Each bank has its own criteria.

A common one for rental income is to discount the rent to account for possible gaps between tenancies, expenses, tax etc. So if the actual rental income is €1,000 per month, a bank might take €750 per month into their calculations.

In addition, many banks will "stress-test" the mortgage repayments on the rented property. So even if you're actually paying interest-only at 3%, the bank will calculate what the repayments on a capital-and-interest mortgage at 5% would be.
 
Each bank has its own criteria.

A common one for rental income is to discount the rent to account for possible gaps between tenancies, expenses, tax etc. So if the actual rental income is €1,000 per month, a bank might take €750 per month into their calculations.

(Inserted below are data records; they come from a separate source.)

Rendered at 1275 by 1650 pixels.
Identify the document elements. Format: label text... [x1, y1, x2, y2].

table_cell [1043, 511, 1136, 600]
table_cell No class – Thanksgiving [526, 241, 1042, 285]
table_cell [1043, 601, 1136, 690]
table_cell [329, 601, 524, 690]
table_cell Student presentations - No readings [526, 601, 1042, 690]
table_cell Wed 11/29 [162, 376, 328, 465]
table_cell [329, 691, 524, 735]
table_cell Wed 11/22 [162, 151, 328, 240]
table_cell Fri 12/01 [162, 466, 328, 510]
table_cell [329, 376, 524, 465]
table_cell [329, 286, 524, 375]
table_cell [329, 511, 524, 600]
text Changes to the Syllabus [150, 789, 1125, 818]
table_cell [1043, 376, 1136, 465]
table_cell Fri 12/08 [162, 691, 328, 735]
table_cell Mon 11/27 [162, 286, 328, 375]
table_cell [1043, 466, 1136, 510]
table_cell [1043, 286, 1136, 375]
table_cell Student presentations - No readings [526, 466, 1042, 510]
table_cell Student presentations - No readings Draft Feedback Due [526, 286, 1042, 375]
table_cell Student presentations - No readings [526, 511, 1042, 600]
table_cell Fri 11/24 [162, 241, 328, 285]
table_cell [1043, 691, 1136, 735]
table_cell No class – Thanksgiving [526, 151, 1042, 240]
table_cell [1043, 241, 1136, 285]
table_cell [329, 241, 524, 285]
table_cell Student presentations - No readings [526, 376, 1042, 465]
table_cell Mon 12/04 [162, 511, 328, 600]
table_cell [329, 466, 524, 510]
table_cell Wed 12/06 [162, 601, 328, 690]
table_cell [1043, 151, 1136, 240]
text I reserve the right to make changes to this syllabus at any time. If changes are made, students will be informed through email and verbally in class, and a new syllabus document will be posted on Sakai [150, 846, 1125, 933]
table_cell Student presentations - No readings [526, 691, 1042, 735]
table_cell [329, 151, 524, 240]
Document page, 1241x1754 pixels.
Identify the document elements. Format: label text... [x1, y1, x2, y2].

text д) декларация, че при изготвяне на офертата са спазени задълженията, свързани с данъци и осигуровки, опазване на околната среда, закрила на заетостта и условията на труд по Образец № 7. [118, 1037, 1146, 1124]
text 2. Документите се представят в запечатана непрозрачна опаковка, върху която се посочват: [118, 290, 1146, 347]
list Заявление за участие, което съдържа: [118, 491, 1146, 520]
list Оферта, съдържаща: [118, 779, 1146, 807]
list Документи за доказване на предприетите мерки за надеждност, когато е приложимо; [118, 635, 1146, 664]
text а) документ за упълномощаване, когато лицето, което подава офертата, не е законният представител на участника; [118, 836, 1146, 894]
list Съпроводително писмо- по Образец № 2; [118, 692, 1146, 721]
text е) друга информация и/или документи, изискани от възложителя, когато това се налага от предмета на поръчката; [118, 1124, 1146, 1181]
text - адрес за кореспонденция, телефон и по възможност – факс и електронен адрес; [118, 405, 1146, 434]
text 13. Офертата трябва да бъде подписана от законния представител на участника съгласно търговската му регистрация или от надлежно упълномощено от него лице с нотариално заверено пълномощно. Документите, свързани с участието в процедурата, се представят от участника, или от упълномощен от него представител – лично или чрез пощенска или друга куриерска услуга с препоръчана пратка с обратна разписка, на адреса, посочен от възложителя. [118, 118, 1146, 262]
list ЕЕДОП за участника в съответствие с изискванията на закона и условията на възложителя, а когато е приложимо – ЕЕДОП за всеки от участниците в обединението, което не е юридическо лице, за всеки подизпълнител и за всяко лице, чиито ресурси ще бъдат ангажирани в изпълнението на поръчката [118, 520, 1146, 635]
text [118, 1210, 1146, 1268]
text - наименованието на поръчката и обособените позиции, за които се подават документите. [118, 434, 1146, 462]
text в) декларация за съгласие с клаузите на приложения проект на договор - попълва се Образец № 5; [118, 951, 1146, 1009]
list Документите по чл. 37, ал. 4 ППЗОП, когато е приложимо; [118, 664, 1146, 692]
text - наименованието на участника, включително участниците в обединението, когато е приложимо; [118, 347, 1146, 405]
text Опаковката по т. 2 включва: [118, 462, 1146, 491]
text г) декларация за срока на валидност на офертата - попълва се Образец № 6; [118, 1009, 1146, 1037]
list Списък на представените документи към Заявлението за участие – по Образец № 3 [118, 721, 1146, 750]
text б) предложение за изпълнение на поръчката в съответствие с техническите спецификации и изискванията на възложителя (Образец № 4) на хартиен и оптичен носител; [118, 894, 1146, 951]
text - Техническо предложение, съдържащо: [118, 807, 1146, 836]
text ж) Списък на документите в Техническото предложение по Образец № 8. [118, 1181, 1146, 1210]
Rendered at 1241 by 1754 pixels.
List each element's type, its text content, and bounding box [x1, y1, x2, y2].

In addition, many banks will "stress-test" the mortgage repayments on the rented property. So even if you're actually paying interest-only at 3%, the bank will calculate what the repayments on a capital-and-interest mortgage at 5% would be.

Thanks, do you by any chance know which banks take rental income into account and does your property have to be let for a specific number of months in order for them to consider it?
 
All banks will take a discounted rental income into account in calculating repayment capacity. As per previous post, they will also account for existing loan repayments at sensitised rate. Usually a bank will check your statement to verify rent payments. There is o set period for you to have the property rented and RI is discounted to allow for future vacancies. However, the Bank would generally like to see rent receipts over a minimum 6 month period.